Huck Out West

Tom was afraid we’d be late and miss everything, so we clipped along at a fair pace, but it warn’t nothing like galloping across the plains. Winter was a-coming on, there were north winds and snow, worse weather than I ain’t never struck before nor since, not even in the Black Hills. We heaped blankets on us and on our horses and shoved our chins out and blowed up at our noses to keep them from freezing and dropping off. The days was ever shorter and seemed like nights, even at noon, and we didn’t always know, famous scouts that we was, where we was or where we was going.

The people along the way was good to us, though. They fed us and our horses and let us sleep in their barns and pointed us towards the hanging grounds when we was misdirected. They all said they wished they was going with us, and told us horrible stories about what them filthy heathens had done to them and to people they knowed, and some of the stories was maybe true. They was all good Christians and said they prayed they’d hang every last one of them red hyenas, they was just pisoning the earth.

Then come the bad news. They was only going to hang thirty-nine of them; the President had let the rest off. The people was madder’n blazes. The President and his spoilt wife was living high and mighty off in the east somewheres and couldn’t understand the feelings out here. They said they ought to make room on the gallows for that ugly string a bones. They was sorry they had voted for him. He had let them down and ruined their Christmas.

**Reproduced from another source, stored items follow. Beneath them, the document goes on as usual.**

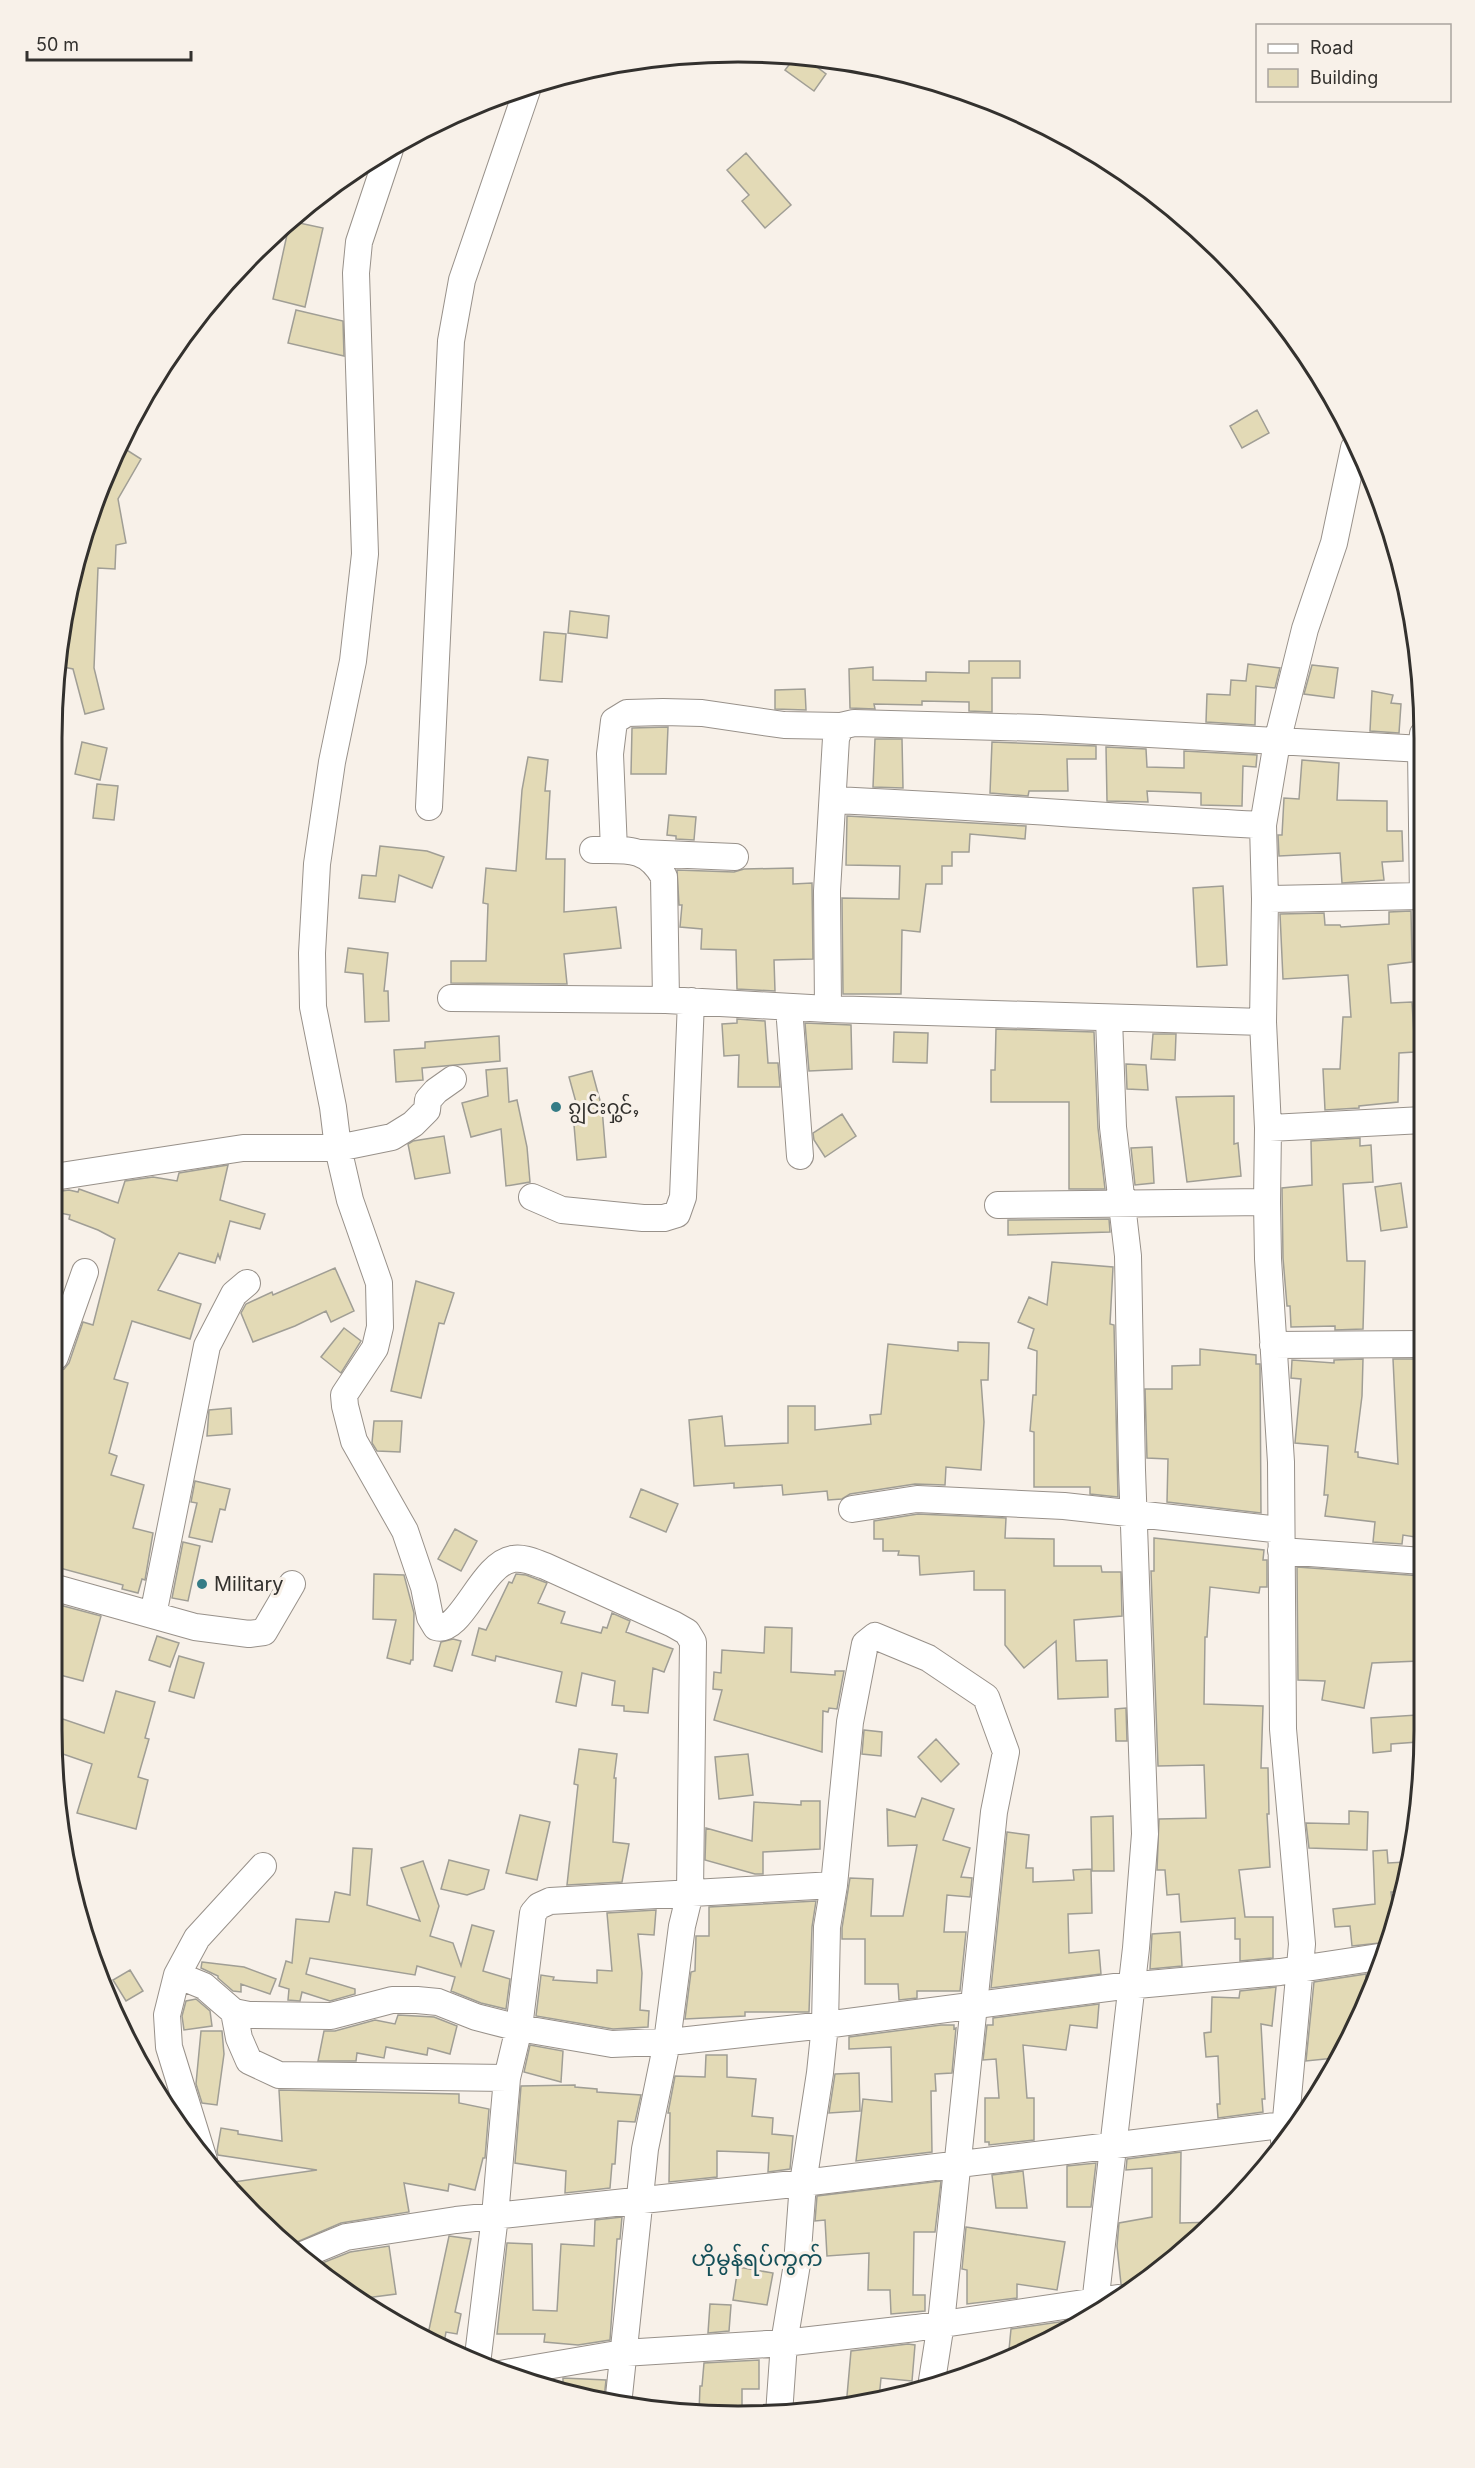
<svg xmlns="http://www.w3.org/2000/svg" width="1475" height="2468" font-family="Inter,'Noto Sans Myanmar',sans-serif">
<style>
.building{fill:#e3dab6;stroke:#a09e95;stroke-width:1.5}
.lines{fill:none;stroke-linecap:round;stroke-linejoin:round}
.minor-casing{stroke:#98918a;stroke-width:28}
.minor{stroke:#fff;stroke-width:26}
.poi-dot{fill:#357c86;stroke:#f8f1e9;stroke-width:2}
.labels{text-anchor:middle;stroke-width:6;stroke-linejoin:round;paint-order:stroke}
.poi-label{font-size:20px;fill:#33312e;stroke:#f8f1e9;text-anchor:start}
.quarter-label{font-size:22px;fill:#144f58;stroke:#f8f1e9}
.rim{fill:none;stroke:#33312e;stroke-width:3}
</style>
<rect width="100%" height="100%" fill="#f8f1e9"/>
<!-- building -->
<path class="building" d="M795 57 805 58 826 74 814 91 785 70Z
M746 153 791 205 765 228 742 201 749 195 727 170Z
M290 221 323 228 305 307 273 299Z
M296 310 343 321 344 356 288 343Z
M1257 410 1269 433 1242 448 1230 426Z
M122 447 141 459 118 499 126 543 116 545 115 569 98 568 94 668 104 709 85 714 73 669 58 666 88 517Z
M570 611 609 616 607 638 568 633Z
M544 632 566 634 562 682 540 680Z
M969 661H1020V678H992V712L969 711V702L922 701V705L874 704 875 709 850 708 849 669 873 667V680L926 681V672L969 673Z
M1248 664 1280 668 1275 688 1256 686 1255 725 1206 722 1207 694 1230 695 1231 680 1246 681Z
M1312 665 1338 668 1334 698 1304 694Z
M805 689 806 710 775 709V690Z
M1372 691 1393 695 1391 703 1401 704 1399 733 1370 731Z
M668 727 666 774H631L632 728Z
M875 739H902L903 788 873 787Z
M82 742 107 748 100 780 75 774Z
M992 742 1096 746V759H1067L1068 791H1029L1028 796 990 793Z
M1106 747 1146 749 1147 767 1184 768V751L1257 755 1256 767 1243 766 1242 806 1201 805V793L1147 791 1148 802 1107 801Z
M528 757 548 760 545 791H550L546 859H565L564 912 616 907 621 948 564 954 567 984 451 983V961H486L488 904 483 903 486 868 516 871 522 790Z
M1302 760 1339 763 1337 800 1387 801V831H1402L1403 861 1382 862 1384 880 1342 883 1340 853 1279 856 1278 835H1282L1284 798 1299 799Z
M97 784 118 786 114 820 93 818Z
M669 815 696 817 694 840 676 839V836L667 835Z
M847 816 1026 826 1025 839 970 834 969 852H952V866H942V884H926L920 932 902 930 901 994H843L842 898 899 899 900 866 846 865Z
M380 846 427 851 444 857 432 888 399 875 395 902 359 898 362 875 376 876Z
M793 868V884L812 883 813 959 774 960 775 991 737 989 736 950 701 949 702 929 680 927 682 905H679L677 870 734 872 744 869Z
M1223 886 1227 965 1197 967 1193 888Z
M1411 911 1412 962 1388 965 1391 1003 1412 1002 1415 1052 1399 1053 1398 1102 1359 1106V1108L1325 1110 1323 1069H1340L1343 1017H1351L1348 975 1283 979 1280 914 1324 913 1325 925H1340L1341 927 1389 924V912Z
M348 948 388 953 384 991H388L389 1021 365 1022 363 974 345 972Z
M737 1019 765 1021 768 1063H778L780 1087H738L739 1055 724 1056 722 1024 737 1023Z
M805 1023 851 1025 852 1069 809 1071Z
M996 1029 1094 1032 1098 1128 1105 1189H1069V1102H991V1070H995Z
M894 1032 928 1033 927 1063 893 1062Z
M1153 1034H1176L1175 1060 1151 1059Z
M499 1036 500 1061 422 1068 423 1080 396 1082 394 1050 425 1048V1042Z
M1126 1064 1146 1065 1148 1090 1127 1089Z
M507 1068 509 1102 517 1100 527 1147 530 1182 506 1186 501 1129 471 1137 462 1103 488 1096 486 1070Z
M592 1071 602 1108 606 1157 577 1160 574 1125 582 1124 569 1077Z
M1234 1096V1144L1238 1143 1241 1176 1187 1182 1176 1097Z
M842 1114 856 1136 825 1157 814 1140 813 1133Z
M444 1136 450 1173 415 1179 408 1144 413 1141Z
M1360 1138V1146L1371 1145 1373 1182 1343 1184 1347 1261H1365L1363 1329 1335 1330V1326L1291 1327 1290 1306H1287L1283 1258 1282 1188 1312 1185 1311 1141Z
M1152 1147 1154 1183 1135 1185 1131 1148Z
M228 1165 220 1200 265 1214 260 1229 230 1221 220 1259 218 1254 215 1263 179 1253 158 1290 201 1304 190 1339 132 1321 114 1379 128 1383 109 1453 117 1456 111 1475 144 1485 133 1528 153 1533 145 1580 142 1579 138 1593 122 1589 123 1585 56 1567 55 1372 64 1369 69 1363 83 1322 93 1325 115 1239 98 1230 69 1219 70 1215 55 1212 54 1192 69 1190 78 1192 79 1189 118 1203 125 1181 153 1177 177 1181 179 1173Z
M1401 1183 1407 1227 1381 1231 1375 1187Z
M1109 1219 1110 1232 1008 1235V1220Z
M1052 1262 1113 1267 1110 1324 1114 1325 1118 1497 1090 1494V1487H1034V1432L1030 1431 1033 1395H1036L1037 1351 1028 1348 1034 1329 1018 1322 1029 1297 1047 1305Z
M335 1268 354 1311 331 1322 326 1311 295 1326 253 1342 241 1313 246 1304 272 1292 273 1295Z
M416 1281 454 1293 444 1324 439 1323 421 1398 391 1391Z
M344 1328 361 1341 341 1373 321 1357Z
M958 1342 989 1343 988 1380H981L984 1422 981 1470 946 1467 945 1485 915 1484 850 1494 842 1499 828 1500 827 1491 783 1495 782 1485 734 1488V1483L694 1486 689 1420 722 1416 725 1446 788 1443V1406H815V1430L871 1424 870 1415 881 1414 888 1344 958 1351Z
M1200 1349 1256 1355V1364H1260L1261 1513 1167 1502 1168 1459 1147 1458 1145 1389H1172V1366L1200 1365Z
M1363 1359 1362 1396 1355 1452H1358V1457L1398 1464 1393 1359H1422V1483L1415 1537 1403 1535 1402 1544 1373 1542 1375 1522 1325 1516 1328 1495H1324L1328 1446 1295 1443 1301 1379 1291 1378 1292 1360 1334 1363V1360Z
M231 1408 232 1434 207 1436 209 1410Z
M374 1421H402L400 1452 377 1451 372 1443Z
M195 1481 230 1489 225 1510 220 1509 212 1542 189 1537 197 1503 191 1502Z
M641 1489 678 1504 666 1532 630 1517Z
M918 1514 1006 1518 1005 1538 1054 1539V1566H1101L1102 1572H1121L1122 1616 1074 1620 1076 1661 1107 1660 1108 1697 1058 1699 1056 1641 1024 1668 1005 1645V1590H974V1571L920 1575 919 1556 898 1555 899 1551H883V1539H874V1521Z
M455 1529 477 1541 461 1571 438 1559Z
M1154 1538 1264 1550 1263 1560H1267V1587H1260L1259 1593 1210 1587 1207 1637H1205L1204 1704 1263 1706 1261 1768H1268L1269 1814H1267L1270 1867 1239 1870 1245 1917H1273V1958L1240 1961V1939H1235V1918L1181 1922 1179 1894 1167 1895 1165 1870H1157L1159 1819 1206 1818 1204 1765 1158 1766 1151 1571H1154Z
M183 1542 200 1546 188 1601 172 1598Z
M1297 1567 1422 1576V1600H1416L1419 1661 1372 1663 1364 1708 1322 1700 1325 1681 1298 1680Z
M374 1574 404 1575 414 1613 413 1660H411L410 1664 387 1658 396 1620 373 1619Z
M516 1574 526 1575 547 1583 538 1603 565 1612 561 1623 601 1633 603 1627 607 1628 612 1613 630 1621 626 1632 673 1649 664 1672 653 1668 648 1713 624 1711V1706L612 1705 615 1681 582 1673 576 1706 556 1702 562 1672 496 1656 495 1661 472 1655 479 1628 486 1630 509 1582 512 1583Z
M56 1604 101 1616 83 1681 56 1674Z
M765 1627 792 1628 791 1672 835 1675V1671H844L837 1709 829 1708 828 1712 823 1711 822 1752 714 1720 722 1690 713 1689 714 1672 721 1673 722 1650 764 1653Z
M157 1636 179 1643 170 1667 149 1660Z
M453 1639 461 1641 452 1671 434 1666 441 1642Z
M179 1656 204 1663 194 1698 169 1691Z
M116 1691 155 1702 145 1738 149 1739 138 1777 148 1780 136 1829 77 1813 92 1764 57 1752V1717L104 1733Z
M1126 1708 1127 1741H1116L1115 1709Z
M1417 1715 1418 1742 1391 1744V1751L1373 1753 1371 1718Z
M864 1730 882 1732 881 1756 862 1754Z
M936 1739 959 1764 941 1782 918 1757Z
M579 1749 617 1754 614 1778H616L613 1842 629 1844 622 1882 567 1885 578 1785 574 1784Z
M748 1754 753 1795 719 1799 715 1757Z
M922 1798 954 1809 943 1840 970 1848 961 1877 972 1878 970 1897 947 1895 944 1932H966L960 1991H917V1998L899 2000 898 1984H865V1939H842V1928L850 1878 873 1879 871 1916H903L917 1845 888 1846 887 1809 915 1817Z
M801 1801H820V1849L763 1852V1874H755L705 1860 706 1828 752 1841 754 1802 801 1805Z
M1349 1811 1368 1812 1367 1850 1309 1848 1306 1823 1349 1824Z
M520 1815 550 1822 537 1880 506 1873Z
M1113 1816 1114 1871H1092L1091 1817Z
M1007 1832 1029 1835 1026 1868H1033V1882L1074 1880 1073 1870 1091 1869 1092 1913 1068 1914 1069 1953 1099 1950 1101 1974 991 1988Z
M353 1848 372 1849 367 1905 420 1921 401 1868 423 1861 439 1906 430 1936 453 1943 461 1966 472 1925 494 1931 483 1971 510 1979 506 2009 481 2003 451 1991 455 1977 417 1966 415 1975 310 1958 306 1974 355 1989V1994L330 2001 302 1992 300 2001 288 2000 289 1989 279 1986 286 1961 292 1963 296 1919 329 1922 335 1892 350 1895Z
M1387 1850 1388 1863 1405 1862 1399 1892H1391L1394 1917 1389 1942 1352 1946 1350 1926 1335 1927 1333 1909 1375 1904 1373 1851Z
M449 1860 489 1870 484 1889 467 1895 441 1889Z
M816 1901 812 1927 809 2012H745V2016L685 2019 691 1972 695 1971 696 1936H709V1907Z
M656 1910 654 1935 638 1934 642 1973 640 2010 649 2011 648 2027 613 2029 536 2016 541 1975 554 1977 553 1980 597 1983V1970L612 1971 607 1913Z
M1180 1932 1182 1966 1150 1969 1152 1934Z
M202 1962 244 1967 276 1979 270 1994 241 1984V1992L233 1991 218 1978V1976L201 1968Z
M130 1970 143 1991 126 2001 113 1980Z
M1366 1974 1364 1999 1335 2058 1306 2061 1314 1982Z
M1276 1987 1272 2026 1261 2024 1265 2099H1262L1263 2112 1218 2118 1217 2104H1220L1218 2056 1206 2057 1204 2033 1211 2032 1212 1997 1239 1998 1240 1991Z
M196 1999 210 2011 212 2026 184 2030 182 2016 186 2001Z
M1099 2004 1097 2028 1070 2025 1066 2050 1023 2045 1027 2098H1034V2140L989 2145V2142H985V2098H999L996 2059 983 2060 987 2025H993V2018Z
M398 2015 434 2017 457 2026 450 2054 428 2048 427 2055 386 2047 384 2058 357 2053 356 2061H318L324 2031H335L375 2020 395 2024Z
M941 2025H954V2029L956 2028 952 2073 935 2074 936 2091H931L932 2152 856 2161 863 2099 892 2102 891 2047 849 2049V2037Z
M201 2031H222L224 2054 217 2105 202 2103 196 2084Z
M530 2045 563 2051 561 2082 524 2072Z
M706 2055H727V2077L756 2079 752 2116 773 2118 772 2134 793 2136 790 2169 768 2172 769 2153 717 2151V2177L669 2182 670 2113H668L675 2076 705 2077Z
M859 2073 860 2111 829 2113 835 2074Z
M575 2085V2087L597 2089V2092L641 2095 635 2122 618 2121 615 2164H612L610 2188 565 2193 566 2171 515 2163 521 2086Z
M279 2090 459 2094V2103L489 2109 485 2158H483L475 2190 449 2184 448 2191 404 2183 409 2212 341 2223 290 2245 227 2183 317 2170 218 2155 217 2151 221 2128 238 2131V2134L282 2141Z
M1181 2152 1180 2223 1216 2222 1155 2275 1131 2291 1121 2284 1117 2246 1119 2223 1152 2217V2168L1126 2170 1127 2159Z
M1096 2163 1091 2207H1067V2166Z
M1023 2171 1027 2208H996L992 2175Z
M941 2181 935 2232H914L913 2295H925V2311L891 2314 890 2290H868L869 2253 827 2256 825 2220 815 2221 817 2196Z
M622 2217 620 2239H617L610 2340 578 2345 544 2342 545 2334H497L507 2243 532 2244 533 2310 557 2311 561 2244 594 2246 595 2220Z
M966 2227 1065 2242 1057 2290 1017 2284V2298L967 2304V2270L962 2269Z
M449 2236 471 2239 455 2312 461 2314 457 2334 446 2332 444 2343 427 2339Z
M389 2246 396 2294 358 2299 320 2275 312 2267 350 2252Z
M738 2267 773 2273 767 2305 733 2300Z
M710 2304 731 2305 729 2331 708 2333Z
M1080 2319 1082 2321 1041 2346 1008 2360 1011 2329Z
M908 2344 915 2345 912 2381 881 2378 879 2399 846 2407 851 2351Z
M759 2360V2389H742V2417L723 2416V2413H699L700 2386H702L704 2363Z
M563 2378 606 2380 604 2399 582 2398 563 2393Z"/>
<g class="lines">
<!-- minor casing -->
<g class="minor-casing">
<path id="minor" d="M390 149 359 242 356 273 365 554 353 661 332 762 317 864 312 953 313 1007 333 1107 338 1148 350 1200 379 1283 380 1327 375 1348 344 1395 345 1406 354 1441 405 1531 424 1587 430 1617 436 1627C461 1635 482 1563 513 1559 524 1557 536 1563 545 1566L673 1624 687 1632 693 1642 690 1893 682 1926 667 2042 645 2149 618 2405
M1423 734 1421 749 1423 900
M833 800C977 806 1120 818 1263 825
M429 807 451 341 462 280 528 87
M593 850C626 850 647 846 664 877L666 1000
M614 850 610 754 614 721 627 713 663 712 702 713 784 725 841 726
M641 853 735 857
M1265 899 1422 896
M451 998 666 1000 828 1009 1263 1022
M789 1007 800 1156
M828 1009 827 891 836 738 841 726 854 723 1040 728 1423 749
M1268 1128 1423 1120
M54 1177 243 1148H338L392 1137 413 1124 427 1110 428 1100 436 1091 453 1079
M532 1197 562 1210 643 1218H664L677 1214 683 1197 691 1001
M998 1205 1267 1202
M1273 1345 1423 1344
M55 1357 85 1272
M852 1509 917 1499 1064 1506 1281 1530
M1281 1551 1423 1561
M56 1588 195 1627 249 1634 264 1632 292 1584
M153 1615 207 1346 234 1294 247 1283
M177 1975 204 1986 234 2012 249 2015 331 2016 392 2000H417L438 2002 476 2017 519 2028 612 2044 679 2041 825 2025 1115 1987 1280 1972 1385 1956
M234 2012 239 2038 249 2061 279 2075 507 2078
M1284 2141 1302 1944 1283 1729 1281 1462 1268 1259 1267 1202 1268 1128 1263 1022 1265 899 1263 825 1277 742 1305 629 1334 543 1354 448
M204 2160 169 2047 167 2015 177 1975 197 1938 263 1866
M300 2256 346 2237 456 2220 803 2183 1299 2123
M1094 2313 1136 1948 1145 1834 1132 1470 1128 1256 1113 1127 1109 1019
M477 2364 495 2216 507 2078 519 2028 533 1913 539 1906 550 1901 834 1885
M500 2374 623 2353 784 2343 916 2328 1118 2298
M779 2414 784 2343 797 2264 803 2183 820 2073 825 2025 827 1927 834 1885 850 1722 865 1644 875 1636 928 1658 986 1697 1006 1752 994 1812 941 2323 931 2387"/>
</g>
<!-- minor -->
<use href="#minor" class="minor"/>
</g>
<!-- markers -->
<g class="poi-dot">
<circle cx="556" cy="1107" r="6"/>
<circle cx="202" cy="1584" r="6"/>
</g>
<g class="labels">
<!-- poi labels -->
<g class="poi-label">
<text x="568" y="1114">ၵျွင်းႁွင်ႇ</text>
<text x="214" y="1591">Military</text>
</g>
<!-- quarter labels -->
<g class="quarter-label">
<text x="757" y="2266">ဟိုမွန်ရပ်ကွက်</text>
</g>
</g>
<!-- crop -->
<path d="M0 0H1475V2468H0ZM738 62H738A676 676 0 0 1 1414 738V1730A676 676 0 0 1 738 2406H738A676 676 0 0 1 62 1730V738A676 676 0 0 1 738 62Z" fill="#f8f1e9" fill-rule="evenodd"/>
<path class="rim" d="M738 62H738A676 676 0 0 1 1414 738V1730A676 676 0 0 1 738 2406H738A676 676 0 0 1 62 1730V738A676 676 0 0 1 738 62Z"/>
<!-- legend -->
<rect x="1256" y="24" width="195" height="78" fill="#f8f1e9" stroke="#a9a49e" stroke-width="1.5"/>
<rect x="1268" y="44" width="30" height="9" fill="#ffffff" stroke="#a9a49e" stroke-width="1.5"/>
<text x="1310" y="54" font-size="18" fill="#33312e">Road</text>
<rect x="1268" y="69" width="30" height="18" fill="#e3dab6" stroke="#a9a49e" stroke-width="1.5"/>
<text x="1310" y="84" font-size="18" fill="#33312e">Building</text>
<!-- scale -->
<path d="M27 51v9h164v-9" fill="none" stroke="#33312e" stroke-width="3"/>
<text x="36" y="51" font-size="18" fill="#33312e" stroke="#f8f1e9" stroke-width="4.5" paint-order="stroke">50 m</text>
</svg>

It was Tom’s opinion that the President was a bumbler who ain’t got the brains nor the guts for the job and who was only against slavery because it won him votes. And now that he’d stumbled the country into a war, he was too dumb to know what to do next. When I says that it seems like everybody wants to shoot him, and that’d be a pity, Tom says, “Well, that’s just what makes this country so exciting, Huck. Just like in the time of King Arthur, and all them kings in the Bible.”

“Was that the same time?”

“Almost. We was born too late, Huck. This is what we got.”

I agreed it warn’t much and sejested we turn back and go where it was warmer, but Tom wouldn’t have none of it. It was still the biggest hanging ever and he wanted to be there, though you could see he was awful disappointed.

When we finally rode in, the sun was already gone down. Tom trotted us straight into town, afeard we might a missed it. A monstrous big gallows stood plumb in the middle of an open square betwixt the main street and the river, and there were crowds with lanterns milling about it in the dark, but the saloons was all closed and everything was stiller’n it should oughter be. There were candles in some of the windows. People was dressed up in their Sunday best and some of them was singing happy church songs, but we was pretty sure it warn’t a Sunday. Tom was anxiouser than I’d seen him since we left the New Mexico Territory. He was sure we’d fetched up there too late and he was pegging at me for always moving too slow. “You don’t have no respect for the BUSINESS of the world, Huck,” he says. When he asked if the hangings had already happened, though, they called him a damfool and said you don’t hang even injuns on Christmas Day. Christmas Day! We didn’t know that. “Happy Christmas!” they said, and we said it back. Tom looked mighty relieved. “After sun-up tomorry,” they told us. “We’re stayin’ up all night to git the best places.”

We was most about starved, cold to the bone, and dog-tired. We couldn’t a-stayed up all night if we was ordered to nor else face a firing squad. Tom was carrying a letter for the preacher of a church in that town, signed by THE FIGHTING PARSON, which described Tom as a hero in the noble battles against Rebs, Savages, and Unbelievers, and me as his stable boy, and the preacher welcomed us and fed us a hot stew with something like meat in it and blessed us and prayed over us in his quavery way and let us sleep under our blankets on church pews. He lived in a little room off of it. It was my first time in a church since I was held captive by the Widow Douglas and her sister Miss Watson, churches comforting me about the same as gallows do, though I felt a surge a spiritual gratefulness when I was able to stretch out at full length for a whole night. It warn’t unlike the widow’s notions of salvation. Tom stayed up to write another inmortal tellygram for Becky Thatcher by lamplight, but without no help from his stable boy.